My biggest lesson this past year, I would say, was patience. Just let everything work out on its own accord. Don’t try to fix everything.1 You can’t fix the problems; if you try, you mess them up more. If you are going to run intervention, if you are going to change this or alter that, you learn in the end that you can’t fix the problem. “Surrender your problems to me,” Our Lady said. Our Lady said about Jesus, “Surrender your problems to Him.” This is how your problems are fixed. We have to pray. We have to surrender. You don’t have to worry about what is said or done by anyone else. You have to worry about yourself. If you lift yourself up, and the other people in the community lift themselves up, the whole community is elevated. You don’t have to look at fixing situations or somebody else. You are the problem. It doesn’t matter what they have done, even if they became a Judas. You love, you give, you forgive and you forget.
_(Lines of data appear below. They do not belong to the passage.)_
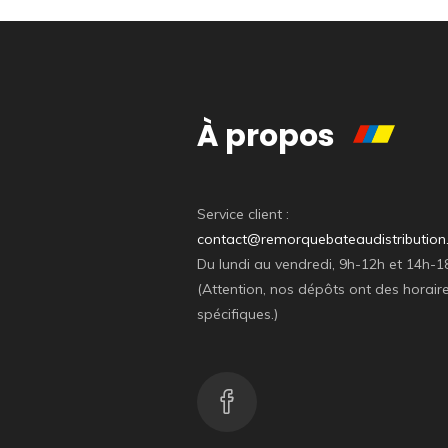
À propos
Service client :
contact@remorquebateaudistributio
Du lundi au vendredi, 9h-12h et 14h-1
(Attention, nos dépôts ont des horair
spécifiques.)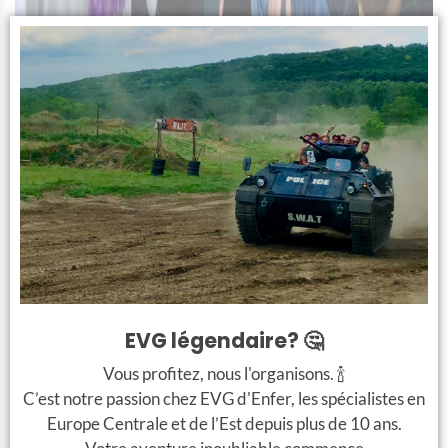
EVG légendaire? 🤔
Vous profitez, nous l'organisons. 🍾
C’est notre passion chez EVG d'Enfer, les spécialistes en
Europe Centrale et de l’Est depuis plus de 10 ans.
I don’t go around thinking “somebody has done something bad to me and even though I forgive them, I am not going to forget it.” That’s not forgiveness. So going into 2018, if you really want to be joyful, it is all up to you. The lessons that we have learned this year are worthless if we don’t reflect on them and think about them. So, as we start this New Year, take the time to pray and reflect so that the lessons learned in previous years will continue to bear fruit in your lives and in the life of the Community.
1. A Friend of Medjugorje is not referring to physical things, such as fixing a car that broke down, rather things that are to be put in God’s domain which can include many things and problems of the heart or which may also affect the physical.